Stored items:
"""
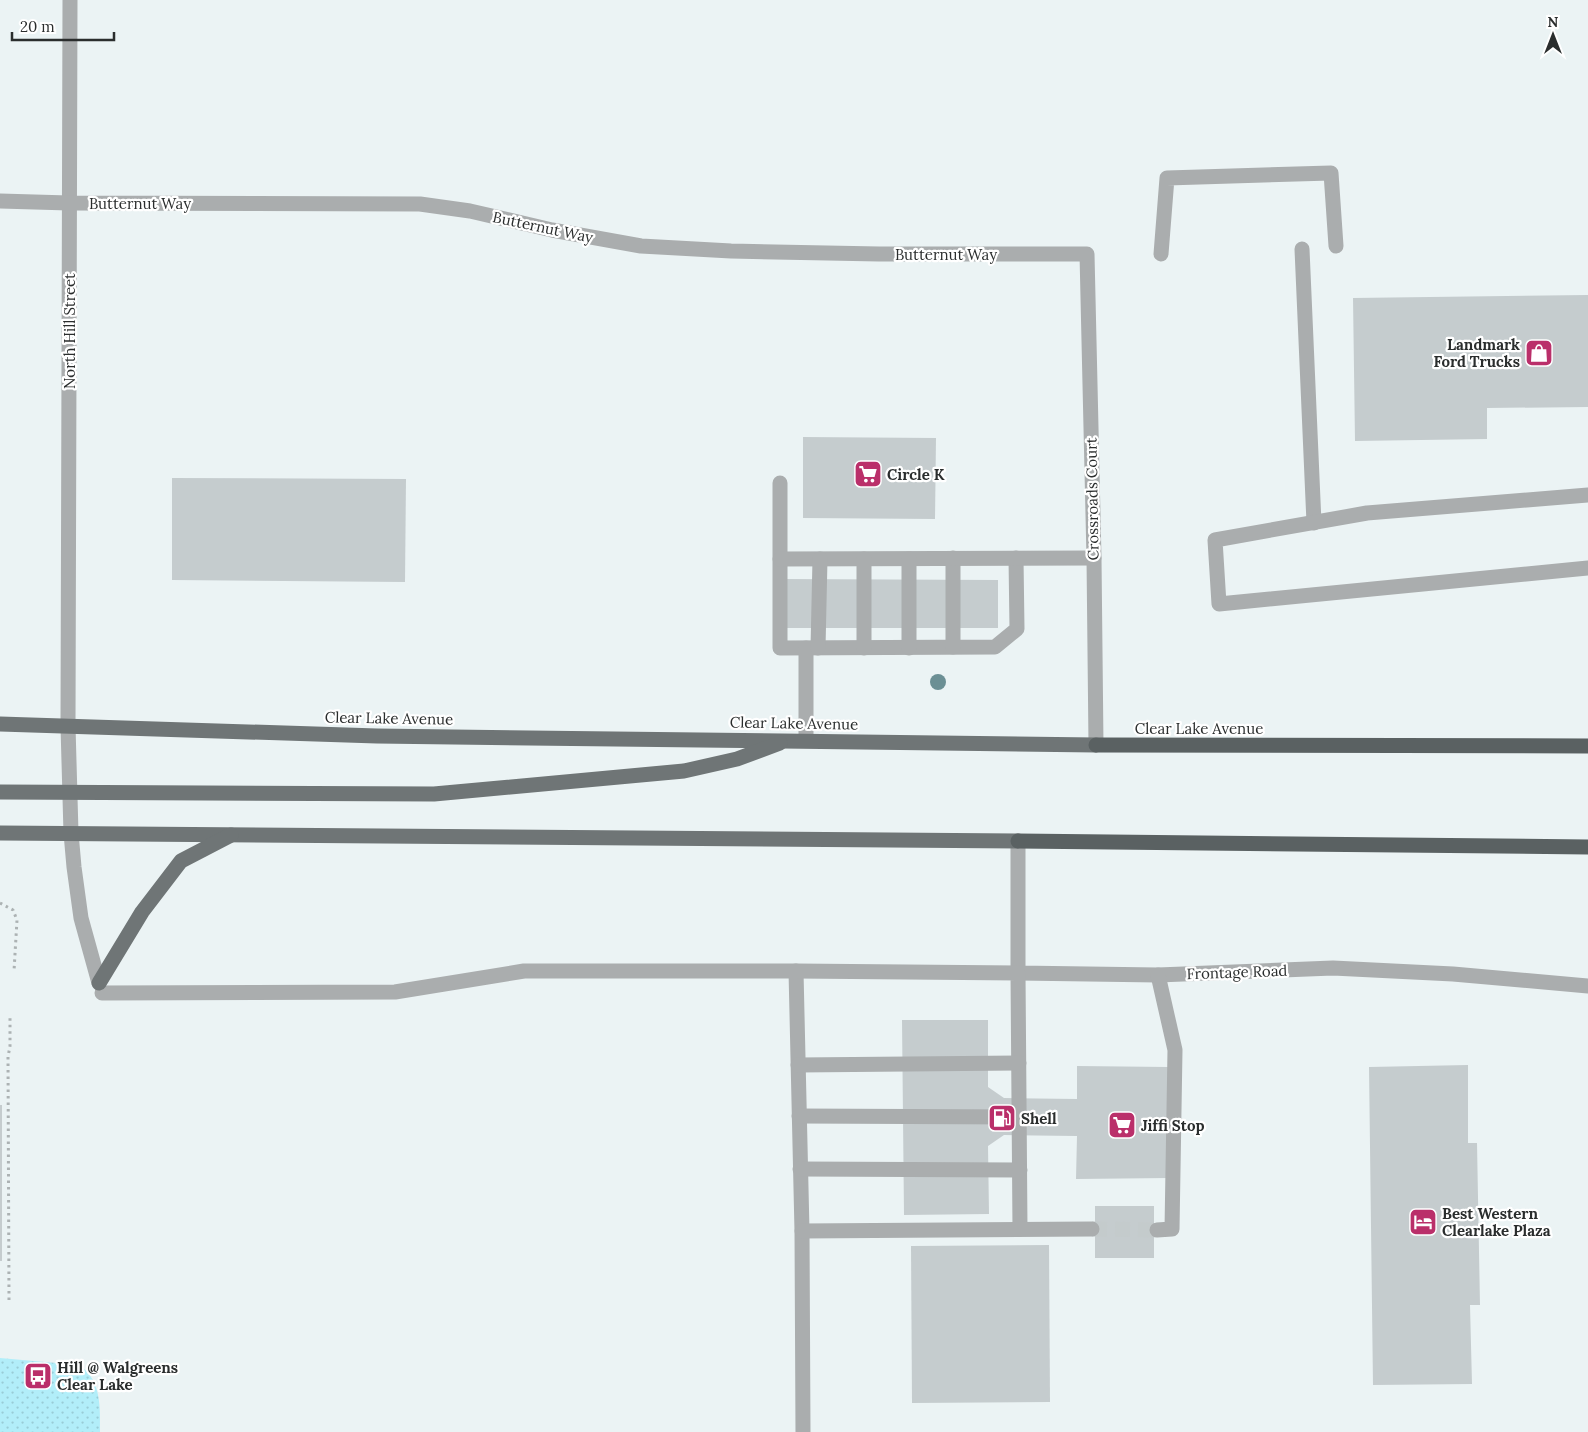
<svg xmlns="http://www.w3.org/2000/svg" width="1588" height="1432" viewBox="0 0 1588 1432" font-family="Lora,serif">
<style>
.grass{fill:url(#grass-dots)}
.building{fill:#c5ccce}
.lines{fill:none;stroke-linecap:round;stroke-linejoin:round}
.minor-tunnel{stroke:#c4cbcc;stroke-width:15;stroke-dasharray:15 8;stroke-linecap:butt}
.path{stroke:#acb2b3;stroke-width:3;stroke-dasharray:2.5 4;stroke-linecap:butt}
.minor{stroke:#aaadae;stroke-width:15}
.major{stroke:#6f7576;stroke-width:15}
.highway{stroke:#5a6162;stroke-width:15}
.tree{fill:#6b8f94}
.labels{text-anchor:middle;dominant-baseline:central;stroke-width:4.5;stroke-linejoin:round;paint-order:stroke}
.street-label{font-size:15px;fill:#2a2d2d;stroke:#fff}
.poi-label{font-size:15px;font-weight:bold;fill:#2a2d2d;stroke:#fff;text-anchor:start}
</style>
<defs>
<pattern id="grass-dots" width="8" height="8" patternUnits="userSpaceOnUse" patternTransform="scale(1.25)"><rect width="8" height="8" fill="#b2eef9"/><path d="M2 2h.1M6 6h.1" fill="none" stroke="#99ccd6" stroke-width="1.8" stroke-linecap="round"/></pattern>
</defs>
<rect width="100%" height="100%" fill="#ebf3f4"/>
<path class="grass" d="M0,1358L79,1365C102,1380 100,1408 100,1432H0Z"/>
<g class="building">
<path d="M1588,295V407L1487,408V439L1355,441L1353,298Z"/>
<path d="M803,437L936,438L935,519L803,518Z"/>
<path d="M172,478L406,479L405,582L172,580Z"/>
<path d="M780,579L998,580V628H780Z"/>
<path d="M902,1020H988V1087L1004,1098L1077,1099V1066L1168,1067V1178L1076,1179L1077,1136L1004,1135L988,1146L989,1214L904,1215Z"/>
<path d="M1468,1065V1143H1477L1480,1305H1470L1472,1384L1373,1385L1369,1067Z"/>
<rect x="0" y="1105" width="2" height="156"/>
<rect x="1095" y="1206" width="59" height="52"/>
<path d="M1049,1245L1050,1402L912,1403L911,1246Z"/>
</g>
<g class="lines">
<path class="minor-tunnel" d="M1092,1229L1157,1230"/>
<g class="path">
<path d="M0,903L13,910L17,920L14,971"/>
<path d="M9,1300L8,1057L10,1046V1017"/>
</g>
<g class="minor">
<path d="M70,0L68,726L71,833L74,867L81,918L99,983"/>
<path d="M0,201L69,203L420,204L470,211L552,230L641,246L731,251L879,254H1087L1094,558L1096,745"/>
<path d="M1302,249L1314,523"/>
<path d="M1161,254L1167,178L1331,173L1336,246"/>
<path d="M780,483V648L995,647L1017,629L1016,558"/>
<path d="M1588,495L1367,513L1215,540L1219,604L1588,568"/>
<path d="M953,558V647"/>
<path d="M780,559L1094,558"/>
<path d="M864,559V648"/>
<path d="M909,559V648"/>
<path d="M806,648V740"/>
<path d="M818,648L820,559"/>
<path d="M1018,841V973L1158,975L1333,968L1453,974L1588,986"/>
<path d="M796,971L802,1231L803,1432"/>
<path d="M102,993L395,992L524,971H796L1018,973L1020,1229"/>
<path d="M798,1065L1019,1063"/>
<path d="M799,1116L1019,1117"/>
<path d="M800,1169L1020,1170"/>
<path d="M1157,1230L1172,1229L1175,1050L1158,975"/>
<path d="M802,1231L1092,1229"/>
</g>
<g class="major">
<path d="M0,724L377,736L1096,745"/>
<path d="M0,792L434,794L684,771L737,759L780,743"/>
<path d="M0,833L1018,841"/>
<path d="M99,983L142,912L181,861L231,835"/>
</g>
<g class="highway">
<path d="M1096,745L1588,746"/>
<path d="M1018,841L1588,847"/>
</g>
</g>
<circle class="tree" cx="938" cy="682" r="8"/>
<defs>
<symbol id="shop-square" viewBox="-11 -11 22 22"><rect x="-9" y="-9" width="18" height="18" rx="4" fill="#ba2f6a" stroke="#fff"/><path d="M-5-2.5h2.3a2.7 3.5 0 0 1 5.4 0H5L5.5 6h-11ZM-1.5-2.5h3a1.5 2.3 0 0 0-3 0Z" fill="#fff"/></symbol>
<symbol id="supermarket-square" viewBox="-11 -11 22 22"><rect x="-9" y="-9" width="18" height="18" rx="4" fill="#ba2f6a" stroke="#fff"/><path d="M-6-5.5h2.5l.6 2H6L4.5 2H-2.5L-4.4-4H-6ZM-1.5 3.2a1.3 1.3 0 1 0 .1 0ZM3 3.2a1.3 1.3 0 1 0 .1 0Z" fill="#fff"/></symbol>
<symbol id="fuel-square" viewBox="-11 -11 22 22"><rect x="-9" y="-9" width="18" height="18" rx="4" fill="#ba2f6a" stroke="#fff"/><path d="M-5.5-6h7V0h2V4h1.3V-2.5L3-4.5l.8-.8L6-3V5H2.5V1h-1V6h-7ZM-4.2-4.7v3.2H.2V-4.7Z" fill="#fff"/></symbol>
<symbol id="hotel-square" viewBox="-11 -11 22 22"><rect x="-9" y="-9" width="18" height="18" rx="4" fill="#ba2f6a" stroke="#fff"/><path d="M-6-4.5h1.5V1H6V5H4.5V3h-9V5H-6ZM-4 0a1.8 1.8 0 1 1 3.6 0ZM.5 0V-2.5h3Q6-2.5 6 0Z" fill="#fff"/></symbol>
<symbol id="bus-square" viewBox="-11 -11 22 22"><rect x="-9" y="-9" width="18" height="18" rx="4" fill="#ba2f6a" stroke="#fff"/><path d="M-5-6H5V4H4V6H2V4H-2V6H-4V4H-5ZM-3.5-4V0h7V-4ZM-3.5 1.2v1.5H-2V1.2ZM2 1.2v1.5H3.5V1.2Z" fill="#fff"/></symbol>
</defs>
<g fill-rule="evenodd">
<use href="#shop-square" x="1523" y="337" width="32" height="32"/>
<use href="#supermarket-square" x="852" y="458" width="32" height="32"/>
<use href="#fuel-square" x="986" y="1102" width="32" height="32"/>
<use href="#supermarket-square" x="1106" y="1109" width="32" height="32"/>
<use href="#hotel-square" x="1407" y="1206" width="32" height="32"/>
<use href="#bus-square" x="22" y="1360" width="32" height="32"/>
</g>
<g class="labels">
<g class="street-label">
<text x="140" y="203">Butternut Way</text>
<text transform="translate(543 227) rotate(12)">Butternut Way</text>
<text x="946" y="254">Butternut Way</text>
<text transform="translate(69 331) rotate(-90)">North Hill Street</text>
<text transform="translate(1092 499) rotate(-91)">Crossroads Court</text>
<text transform="translate(389 718) rotate(1)">Clear Lake Avenue</text>
<text transform="translate(794 723) rotate(1)">Clear Lake Avenue</text>
<text x="1199" y="728">Clear Lake Avenue</text>
<text transform="translate(1237 972) rotate(-2)">Frontage Road</text>
</g>
<g class="poi-label">
<text x="1520" y="344" text-anchor="end">Landmark<tspan x="1520" dy="17">Ford Trucks</tspan></text>
<text x="887" y="474">Circle K</text>
<text x="1021" y="1118">Shell</text>
<text x="1141" y="1125">Jiffi Stop</text>
<text x="1442" y="1213">Best Western<tspan x="1442" dy="17">Clearlake Plaza</tspan></text>
<text x="57" y="1367">Hill @ Walgreens<tspan x="57" dy="17">Clear Lake</tspan></text>
</g>
</g>
<g transform="translate(1553 35)" stroke="#ffffff" stroke-width="4" paint-order="stroke">
<path d="M0-4L9 19L0 12L-9 19Z" fill="#2a2d2d"/>
<text y="-8" font-size="14" font-weight="bold" text-anchor="middle" fill="#2a2d2d">N</text>
</g>
<path d="M12 32v8h102v-8" fill="none" stroke="#2a2d2d" stroke-width="2.5"/>
<text x="20" y="32" font-size="15" fill="#2a2d2d" stroke="#ffffff" stroke-width="4" paint-order="stroke">20 m</text>
</svg>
"""
Write out each line above that contains the word "round".

* **Exercise result**:
.lines{fill:none;stroke-linecap:round;stroke-linejoin:round}
.labels{text-anchor:middle;dominant-baseline:central;stroke-width:4.5;stroke-linejoin:round;paint-order:stroke}
<pattern id="grass-dots" width="8" height="8" patternUnits="userSpaceOnUse" patternTransform="scale(1.25)"><rect width="8" height="8" fill="#b2eef9"/><path d="M2 2h.1M6 6h.1" fill="none" stroke="#99ccd6" stroke-width="1.8" stroke-linecap="round"/></pattern>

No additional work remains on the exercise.